------ AVAILABLE DATA

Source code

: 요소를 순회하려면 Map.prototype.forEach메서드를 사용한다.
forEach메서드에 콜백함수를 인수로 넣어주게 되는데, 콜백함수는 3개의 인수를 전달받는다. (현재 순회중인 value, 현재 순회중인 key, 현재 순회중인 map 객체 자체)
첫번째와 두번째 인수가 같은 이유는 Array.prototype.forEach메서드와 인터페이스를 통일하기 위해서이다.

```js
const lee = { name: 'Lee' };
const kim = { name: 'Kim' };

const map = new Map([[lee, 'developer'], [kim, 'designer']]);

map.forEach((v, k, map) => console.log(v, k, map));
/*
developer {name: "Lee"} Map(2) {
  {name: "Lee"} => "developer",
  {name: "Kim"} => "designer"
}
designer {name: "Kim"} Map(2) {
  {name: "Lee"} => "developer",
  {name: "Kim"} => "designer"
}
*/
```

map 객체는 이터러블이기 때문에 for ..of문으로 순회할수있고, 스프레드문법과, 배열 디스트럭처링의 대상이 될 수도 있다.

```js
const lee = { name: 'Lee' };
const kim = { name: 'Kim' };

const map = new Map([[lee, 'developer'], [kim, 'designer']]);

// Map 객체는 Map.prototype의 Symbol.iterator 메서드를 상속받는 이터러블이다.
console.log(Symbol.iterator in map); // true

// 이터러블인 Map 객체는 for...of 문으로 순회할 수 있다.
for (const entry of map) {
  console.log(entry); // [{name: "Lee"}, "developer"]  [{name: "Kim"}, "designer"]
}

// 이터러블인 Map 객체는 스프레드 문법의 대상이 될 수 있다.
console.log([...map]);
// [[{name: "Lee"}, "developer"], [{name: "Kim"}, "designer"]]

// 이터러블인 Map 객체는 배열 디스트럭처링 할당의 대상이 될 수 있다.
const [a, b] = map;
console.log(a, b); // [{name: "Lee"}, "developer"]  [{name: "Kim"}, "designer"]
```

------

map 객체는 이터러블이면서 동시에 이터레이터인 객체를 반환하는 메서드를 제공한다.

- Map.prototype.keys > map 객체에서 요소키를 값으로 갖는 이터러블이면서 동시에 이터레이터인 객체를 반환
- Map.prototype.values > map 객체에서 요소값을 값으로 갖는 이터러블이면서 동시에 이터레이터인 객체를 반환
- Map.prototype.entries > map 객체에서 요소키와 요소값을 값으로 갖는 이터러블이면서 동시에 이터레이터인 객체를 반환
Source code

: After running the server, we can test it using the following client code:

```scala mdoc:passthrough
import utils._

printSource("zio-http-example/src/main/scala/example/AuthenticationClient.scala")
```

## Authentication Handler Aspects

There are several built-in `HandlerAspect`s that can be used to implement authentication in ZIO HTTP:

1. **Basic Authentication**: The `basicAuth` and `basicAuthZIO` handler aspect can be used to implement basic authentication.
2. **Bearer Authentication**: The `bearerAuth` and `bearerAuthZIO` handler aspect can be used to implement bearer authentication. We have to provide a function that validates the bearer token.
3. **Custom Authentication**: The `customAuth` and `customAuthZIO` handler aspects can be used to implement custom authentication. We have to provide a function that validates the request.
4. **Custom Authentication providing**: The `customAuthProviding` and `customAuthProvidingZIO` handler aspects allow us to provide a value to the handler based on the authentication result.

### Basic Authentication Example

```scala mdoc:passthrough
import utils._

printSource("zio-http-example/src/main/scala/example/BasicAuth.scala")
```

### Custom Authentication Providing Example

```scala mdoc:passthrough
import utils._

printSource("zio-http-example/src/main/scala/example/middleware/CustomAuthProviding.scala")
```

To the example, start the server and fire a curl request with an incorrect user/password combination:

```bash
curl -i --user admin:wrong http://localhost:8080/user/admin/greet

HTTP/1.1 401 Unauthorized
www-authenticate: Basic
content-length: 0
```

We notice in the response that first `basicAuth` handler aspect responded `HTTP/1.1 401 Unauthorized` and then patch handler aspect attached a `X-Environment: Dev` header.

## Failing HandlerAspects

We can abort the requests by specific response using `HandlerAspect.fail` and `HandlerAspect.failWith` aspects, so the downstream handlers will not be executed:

------------

YOUR ASSIGNMENT
Your reply should be only the count of lines in the entries above that contain the word "이터러블이면서".

RESPONSE
4